This service was written for use by the Greymass team to manage network resources on our service accounts.

We have open sourced it as a means to illustrate how a service can be written to manage network resources. Anyone is free to use this code to do the same - but we take no responsibility for the on-chain effects it may have on your accounts.

Use at your own risk.

Concepts

This system uses a primary account to manage multiple secondary accounts.

The primary account is an account which:

  • Has a dedicated permission to perform the required actions on-chain and a key for that permission loaded into this service.
  • Has sufficient RAM available to perform these actions. Each PowerUp or REX rental you perform will temporarily be stored for the duration of the rental.
  • Has a sufficient system token balance to pay for these rentals.

Each secondary account has a set of rules which the primary will follow in order to ensure the secondary accounts remain functional.

As an example, we use the rentals.gm account loaded into this service as the primary account, which then is used to manage CPU/NET for itself (rentals.gm), the teamgreymass, and greymassfuel accounts.

Operating Modes

This system can be configured to use either the PowerUp or REX systems on an EOSIO chain.

Permissions

The permissions vary depending on which mode of operation you use.

If you are using the PowerUp mode of operation, you will need to create a permission with the following permissions:

  • eosio:powerup (pay to rent CPU and NET)

If you are using the REX mode of operation, you will need to create a permission with the following permissions:

  • eosio:deposit (deposits into REX)
  • eosio:rentcpu (uses deposited REX to rent CPU)
  • eosio:rentnet (uses deposited NET to rent CPU)

You can see an on-chain example of this on the rentals.gm account for EOS.

Configuration

The config folder contains all of the configuration values. The default.toml specifies all of the default account values, which you can override by simply copying the default.toml file to local.toml. The local.toml file is ignored by vcs and overrides the default.toml settings allowing you to easily configure the services to manage your accounts.

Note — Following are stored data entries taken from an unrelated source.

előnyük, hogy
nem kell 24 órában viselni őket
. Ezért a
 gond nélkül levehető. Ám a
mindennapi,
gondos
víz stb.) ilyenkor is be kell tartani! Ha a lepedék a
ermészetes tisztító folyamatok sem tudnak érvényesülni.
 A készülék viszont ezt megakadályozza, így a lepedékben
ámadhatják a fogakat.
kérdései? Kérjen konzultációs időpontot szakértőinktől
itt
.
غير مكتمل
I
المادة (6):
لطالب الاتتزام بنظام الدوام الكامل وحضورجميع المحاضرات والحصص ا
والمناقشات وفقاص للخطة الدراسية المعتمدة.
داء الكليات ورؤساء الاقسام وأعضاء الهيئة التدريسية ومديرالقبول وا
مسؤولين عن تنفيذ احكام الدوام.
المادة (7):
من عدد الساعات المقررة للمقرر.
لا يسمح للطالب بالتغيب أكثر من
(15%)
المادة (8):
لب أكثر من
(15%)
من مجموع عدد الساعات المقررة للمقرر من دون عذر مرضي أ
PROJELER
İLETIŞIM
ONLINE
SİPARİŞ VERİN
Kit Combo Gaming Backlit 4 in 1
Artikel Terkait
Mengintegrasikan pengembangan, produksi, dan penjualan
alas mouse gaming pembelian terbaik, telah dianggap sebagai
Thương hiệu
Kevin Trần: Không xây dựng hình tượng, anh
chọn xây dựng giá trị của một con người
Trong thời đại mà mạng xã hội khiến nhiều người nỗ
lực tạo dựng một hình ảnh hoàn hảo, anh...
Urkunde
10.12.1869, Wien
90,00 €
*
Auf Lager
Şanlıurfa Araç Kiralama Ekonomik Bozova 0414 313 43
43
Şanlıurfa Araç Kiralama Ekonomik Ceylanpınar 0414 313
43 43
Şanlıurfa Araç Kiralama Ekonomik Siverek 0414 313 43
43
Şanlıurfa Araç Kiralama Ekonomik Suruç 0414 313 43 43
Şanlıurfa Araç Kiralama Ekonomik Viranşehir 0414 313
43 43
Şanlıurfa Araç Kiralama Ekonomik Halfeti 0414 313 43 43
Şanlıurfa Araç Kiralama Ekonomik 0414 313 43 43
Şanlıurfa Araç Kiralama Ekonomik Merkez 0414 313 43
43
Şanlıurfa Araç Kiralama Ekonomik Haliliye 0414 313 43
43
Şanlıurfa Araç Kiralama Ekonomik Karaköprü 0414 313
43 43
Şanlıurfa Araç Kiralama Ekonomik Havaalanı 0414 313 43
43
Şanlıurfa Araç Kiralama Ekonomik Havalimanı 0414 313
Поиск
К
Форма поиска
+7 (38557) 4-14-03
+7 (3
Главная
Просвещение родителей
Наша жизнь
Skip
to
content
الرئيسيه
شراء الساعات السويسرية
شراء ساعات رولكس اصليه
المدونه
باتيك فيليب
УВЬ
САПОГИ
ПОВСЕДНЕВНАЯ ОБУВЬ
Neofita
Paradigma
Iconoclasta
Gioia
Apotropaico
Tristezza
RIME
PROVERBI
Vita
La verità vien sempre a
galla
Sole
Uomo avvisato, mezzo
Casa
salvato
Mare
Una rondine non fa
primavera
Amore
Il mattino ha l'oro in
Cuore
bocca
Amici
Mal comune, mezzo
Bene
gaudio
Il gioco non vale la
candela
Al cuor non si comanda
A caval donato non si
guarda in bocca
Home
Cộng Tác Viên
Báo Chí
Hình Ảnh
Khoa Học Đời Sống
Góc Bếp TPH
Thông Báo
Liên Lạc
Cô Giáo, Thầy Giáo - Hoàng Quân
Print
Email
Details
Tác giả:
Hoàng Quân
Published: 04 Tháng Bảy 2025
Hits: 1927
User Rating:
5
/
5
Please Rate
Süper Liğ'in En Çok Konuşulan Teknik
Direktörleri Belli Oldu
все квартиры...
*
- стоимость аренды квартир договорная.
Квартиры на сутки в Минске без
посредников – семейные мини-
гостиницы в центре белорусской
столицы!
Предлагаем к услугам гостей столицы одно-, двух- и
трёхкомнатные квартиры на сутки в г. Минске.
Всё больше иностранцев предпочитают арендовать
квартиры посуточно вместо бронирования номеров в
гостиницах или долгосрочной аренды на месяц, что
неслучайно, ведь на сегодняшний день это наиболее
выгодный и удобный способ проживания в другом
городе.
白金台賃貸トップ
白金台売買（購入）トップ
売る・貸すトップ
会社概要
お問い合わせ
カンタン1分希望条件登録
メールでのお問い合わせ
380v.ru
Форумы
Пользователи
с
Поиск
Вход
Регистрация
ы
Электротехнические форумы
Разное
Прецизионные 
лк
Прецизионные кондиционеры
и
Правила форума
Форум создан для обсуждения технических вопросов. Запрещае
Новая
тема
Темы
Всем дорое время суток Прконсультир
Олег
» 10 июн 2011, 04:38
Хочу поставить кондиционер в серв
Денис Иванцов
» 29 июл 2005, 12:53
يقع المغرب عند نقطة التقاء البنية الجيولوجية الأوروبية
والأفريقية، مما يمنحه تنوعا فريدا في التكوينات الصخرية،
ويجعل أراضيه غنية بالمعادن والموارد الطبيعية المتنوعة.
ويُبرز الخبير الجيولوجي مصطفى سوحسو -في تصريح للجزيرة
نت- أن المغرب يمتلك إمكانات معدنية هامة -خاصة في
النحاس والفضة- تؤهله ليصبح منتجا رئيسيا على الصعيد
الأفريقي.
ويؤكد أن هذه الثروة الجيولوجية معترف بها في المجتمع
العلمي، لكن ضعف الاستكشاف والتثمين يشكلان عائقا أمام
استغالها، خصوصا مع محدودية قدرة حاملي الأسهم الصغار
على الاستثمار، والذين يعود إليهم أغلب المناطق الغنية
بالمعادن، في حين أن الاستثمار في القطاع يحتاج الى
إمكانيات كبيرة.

The configuration themselves are well documented, but the only required things you will need to setup are:

  • The account, permission and keys of the primary account.
  • The API node you wish to use to send/receive data.
  • The mode of operations, which defaults to the PowerUp system (EOS).
  • An [[accounts]] configuration block for each secondary account to manage, along with their individual config.

Configuring self-management

One thing we would recommend is you define your primary account also as a secondary account. The primary account is going to be using its own CPU/NET/RAM to perform actions on behalf of the secondary accounts. By defining the primary account also as a secondary account, the system will monitor the resources of the primary account to ensure it doesn't run out of resources while attempting to manage the resources of the other secondary accounts.

You can see an example of this in the default.toml file, where rentals.gm is defined as the primary account but also defined down in the secondary accounts with its own minimum/maximum resource levels.

Running to test configuration

Once configured, you can test everything locally (provided nodejs is available) by running:

make dev

This will load the live configuration and run the service. Any secondary accounts defined will be processed and transactions issued to manage their accounts.

Note: If you are concerned about this script using your system tokens to pay for resources, we would recommend using a testnet to first learn how this application works.

If you'd like additional information about the processes in the background happening, edit your local.toml and change level = 'info' to level = 'debug' at the bottom. Restart the application and the service will output more verbose logs.

Running in production

This service comes with both a Dockerfile and a docker-compose.yaml configuration. You can use these how you see fit, or build the nodejs service and run it in any other manner you'd prefer.

We operate this script by simply cloning, modifying the configuration, and then running docker-compose build && docker-compose up -d.